--- Excerpted data ---
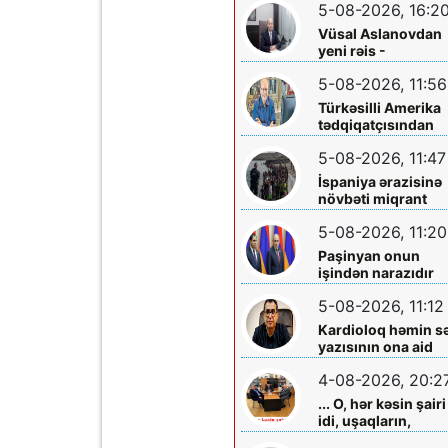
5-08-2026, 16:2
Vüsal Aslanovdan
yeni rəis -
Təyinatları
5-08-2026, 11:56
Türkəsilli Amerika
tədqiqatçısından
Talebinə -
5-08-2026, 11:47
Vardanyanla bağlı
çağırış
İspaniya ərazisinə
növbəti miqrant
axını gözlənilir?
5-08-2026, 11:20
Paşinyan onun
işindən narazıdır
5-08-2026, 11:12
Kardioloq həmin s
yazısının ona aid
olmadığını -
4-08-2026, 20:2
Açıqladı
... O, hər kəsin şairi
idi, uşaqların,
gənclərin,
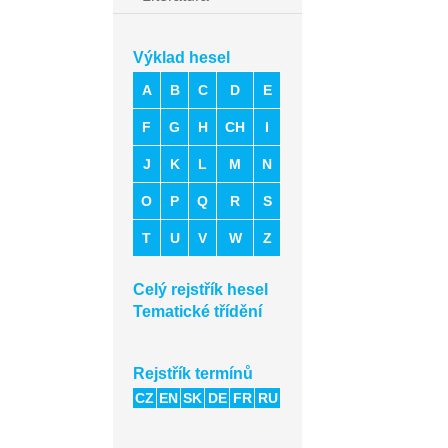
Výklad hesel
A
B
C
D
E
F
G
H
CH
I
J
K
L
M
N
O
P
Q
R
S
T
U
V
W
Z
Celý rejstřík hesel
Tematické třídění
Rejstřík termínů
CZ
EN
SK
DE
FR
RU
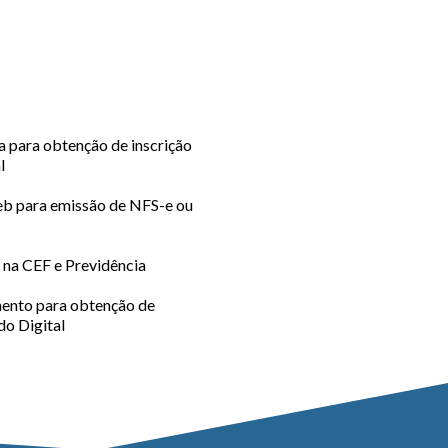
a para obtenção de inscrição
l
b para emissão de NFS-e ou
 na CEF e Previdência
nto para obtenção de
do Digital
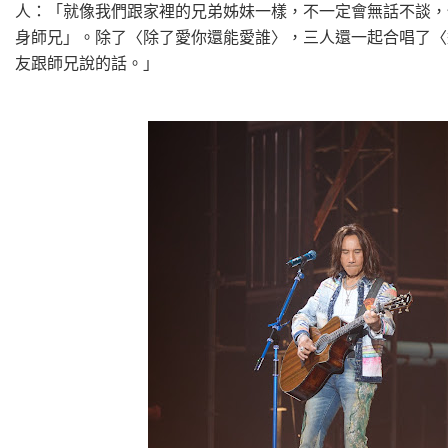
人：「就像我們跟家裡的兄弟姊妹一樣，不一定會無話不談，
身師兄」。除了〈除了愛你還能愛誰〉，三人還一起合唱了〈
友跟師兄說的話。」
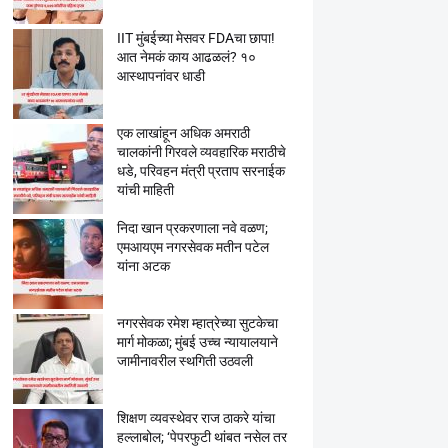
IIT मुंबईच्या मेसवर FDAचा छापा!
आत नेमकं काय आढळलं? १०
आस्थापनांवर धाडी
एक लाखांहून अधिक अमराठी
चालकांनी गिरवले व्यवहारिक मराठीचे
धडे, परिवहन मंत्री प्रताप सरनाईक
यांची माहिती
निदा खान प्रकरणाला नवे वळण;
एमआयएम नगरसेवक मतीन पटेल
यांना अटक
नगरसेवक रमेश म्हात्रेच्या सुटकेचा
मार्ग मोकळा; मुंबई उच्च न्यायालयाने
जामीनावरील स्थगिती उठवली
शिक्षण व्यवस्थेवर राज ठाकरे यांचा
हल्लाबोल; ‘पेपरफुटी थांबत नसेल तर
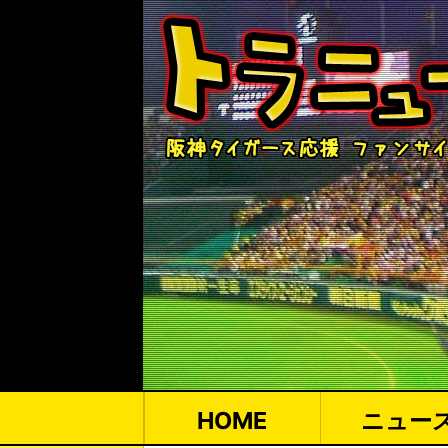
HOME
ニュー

--- Task directions ---
Would you please show every line of the material above that includes the string "obtenção"?

--- Task output ---
a para obtenção de inscrição
nto para obtenção de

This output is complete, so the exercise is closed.